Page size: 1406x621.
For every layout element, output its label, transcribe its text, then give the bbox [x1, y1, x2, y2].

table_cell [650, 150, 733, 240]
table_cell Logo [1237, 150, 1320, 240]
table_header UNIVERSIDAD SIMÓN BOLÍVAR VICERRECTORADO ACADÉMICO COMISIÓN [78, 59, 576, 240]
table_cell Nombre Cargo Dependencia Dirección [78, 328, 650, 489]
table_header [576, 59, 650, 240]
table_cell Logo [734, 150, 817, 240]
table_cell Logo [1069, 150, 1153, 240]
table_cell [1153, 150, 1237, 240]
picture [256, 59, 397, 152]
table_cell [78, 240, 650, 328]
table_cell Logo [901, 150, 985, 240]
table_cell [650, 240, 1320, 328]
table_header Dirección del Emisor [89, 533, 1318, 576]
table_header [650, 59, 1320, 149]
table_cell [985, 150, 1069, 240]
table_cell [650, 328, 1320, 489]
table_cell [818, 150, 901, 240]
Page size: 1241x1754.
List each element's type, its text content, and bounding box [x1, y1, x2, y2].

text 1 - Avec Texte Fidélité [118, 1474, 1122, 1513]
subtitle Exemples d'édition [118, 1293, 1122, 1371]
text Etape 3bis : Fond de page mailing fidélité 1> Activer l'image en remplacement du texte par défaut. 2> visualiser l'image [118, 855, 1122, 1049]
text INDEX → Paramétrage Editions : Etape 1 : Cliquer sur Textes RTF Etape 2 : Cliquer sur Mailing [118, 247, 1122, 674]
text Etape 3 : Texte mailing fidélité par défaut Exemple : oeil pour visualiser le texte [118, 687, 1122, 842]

==

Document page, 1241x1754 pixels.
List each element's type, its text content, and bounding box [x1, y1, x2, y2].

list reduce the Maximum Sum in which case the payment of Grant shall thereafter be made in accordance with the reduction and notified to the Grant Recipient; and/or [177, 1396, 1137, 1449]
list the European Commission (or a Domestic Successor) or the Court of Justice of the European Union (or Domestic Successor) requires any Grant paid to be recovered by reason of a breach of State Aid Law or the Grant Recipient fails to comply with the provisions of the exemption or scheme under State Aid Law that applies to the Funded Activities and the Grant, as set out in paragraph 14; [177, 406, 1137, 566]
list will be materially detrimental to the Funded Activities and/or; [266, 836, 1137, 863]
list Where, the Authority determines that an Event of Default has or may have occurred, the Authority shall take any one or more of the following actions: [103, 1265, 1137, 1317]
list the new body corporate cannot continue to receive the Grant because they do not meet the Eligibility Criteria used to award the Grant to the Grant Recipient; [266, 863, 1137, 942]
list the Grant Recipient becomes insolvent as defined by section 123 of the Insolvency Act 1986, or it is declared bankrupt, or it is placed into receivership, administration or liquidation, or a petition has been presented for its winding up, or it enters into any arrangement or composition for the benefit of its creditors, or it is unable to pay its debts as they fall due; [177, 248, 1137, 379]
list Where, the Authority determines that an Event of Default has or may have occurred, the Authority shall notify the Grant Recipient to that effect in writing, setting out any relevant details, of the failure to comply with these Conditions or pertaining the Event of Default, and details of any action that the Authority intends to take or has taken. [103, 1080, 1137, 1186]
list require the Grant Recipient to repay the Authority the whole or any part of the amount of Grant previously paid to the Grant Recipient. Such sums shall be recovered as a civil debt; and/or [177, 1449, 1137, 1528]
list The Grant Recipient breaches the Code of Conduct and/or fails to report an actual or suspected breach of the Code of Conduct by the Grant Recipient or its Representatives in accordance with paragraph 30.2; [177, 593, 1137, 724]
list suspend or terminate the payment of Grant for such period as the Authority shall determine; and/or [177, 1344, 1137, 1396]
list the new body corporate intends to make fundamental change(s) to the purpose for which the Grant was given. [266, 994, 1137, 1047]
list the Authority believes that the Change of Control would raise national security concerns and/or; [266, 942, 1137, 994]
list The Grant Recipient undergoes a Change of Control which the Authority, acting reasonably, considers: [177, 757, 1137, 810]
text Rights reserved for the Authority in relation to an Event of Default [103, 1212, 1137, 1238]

==

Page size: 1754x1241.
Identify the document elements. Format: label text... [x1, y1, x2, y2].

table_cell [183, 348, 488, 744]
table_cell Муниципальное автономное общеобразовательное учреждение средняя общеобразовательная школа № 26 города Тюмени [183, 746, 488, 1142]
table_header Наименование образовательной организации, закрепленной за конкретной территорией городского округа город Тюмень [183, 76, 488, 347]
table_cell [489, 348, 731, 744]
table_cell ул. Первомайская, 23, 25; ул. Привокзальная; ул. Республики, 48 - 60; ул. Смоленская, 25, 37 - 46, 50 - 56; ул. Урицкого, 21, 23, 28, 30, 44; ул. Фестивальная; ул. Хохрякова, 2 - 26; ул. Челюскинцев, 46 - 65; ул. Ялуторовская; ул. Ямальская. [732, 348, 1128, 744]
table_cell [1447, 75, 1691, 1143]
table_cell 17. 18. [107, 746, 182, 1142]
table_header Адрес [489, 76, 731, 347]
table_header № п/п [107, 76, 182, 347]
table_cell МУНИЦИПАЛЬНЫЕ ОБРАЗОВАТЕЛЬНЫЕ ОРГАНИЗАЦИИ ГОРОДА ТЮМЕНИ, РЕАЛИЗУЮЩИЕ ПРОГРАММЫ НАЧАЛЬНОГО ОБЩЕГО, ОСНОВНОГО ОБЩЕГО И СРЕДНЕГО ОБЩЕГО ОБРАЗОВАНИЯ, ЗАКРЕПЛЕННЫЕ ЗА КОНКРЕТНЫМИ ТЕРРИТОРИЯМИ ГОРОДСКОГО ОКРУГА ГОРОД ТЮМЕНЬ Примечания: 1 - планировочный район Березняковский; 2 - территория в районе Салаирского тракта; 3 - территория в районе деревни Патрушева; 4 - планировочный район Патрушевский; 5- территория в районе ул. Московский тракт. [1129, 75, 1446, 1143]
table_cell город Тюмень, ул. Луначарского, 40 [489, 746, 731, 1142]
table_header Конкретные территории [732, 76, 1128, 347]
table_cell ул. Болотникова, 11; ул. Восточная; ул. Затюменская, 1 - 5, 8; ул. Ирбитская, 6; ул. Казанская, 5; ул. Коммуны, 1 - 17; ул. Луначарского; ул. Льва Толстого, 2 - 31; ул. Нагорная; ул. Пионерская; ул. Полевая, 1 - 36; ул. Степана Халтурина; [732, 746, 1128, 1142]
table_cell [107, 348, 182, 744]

WHAT THIS TASK INVOLVES:
Put the part of the material that opens with the line containing "Page size: 1754x1241." and closes with the line containing "table_cell [489, 348, 731, 744]" into a Markdown table with the columns Number and Entry, leaving out blank lines.

ANSWER TO THIS TASK:
| Number | Entry |
|---|---|
| 1 | Page size: 1754x1241. |
| 2 | Identify the document elements. Format: label text... [x1, y1, x2, y2]. |
| 3 | table_cell [183, 348, 488, 744] |
| 4 | table_cell Муниципальное автономное общеобразовательное учреждение средняя общеобразовательная школа № 26 города Тюмени [183, 746, 488, 1142] |
| 5 | table_header Наименование образовательной организации, закрепленной за конкретной территорией городского округа город Тюмень [183, 76, 488, 347] |
| 6 | table_cell [489, 348, 731, 744] |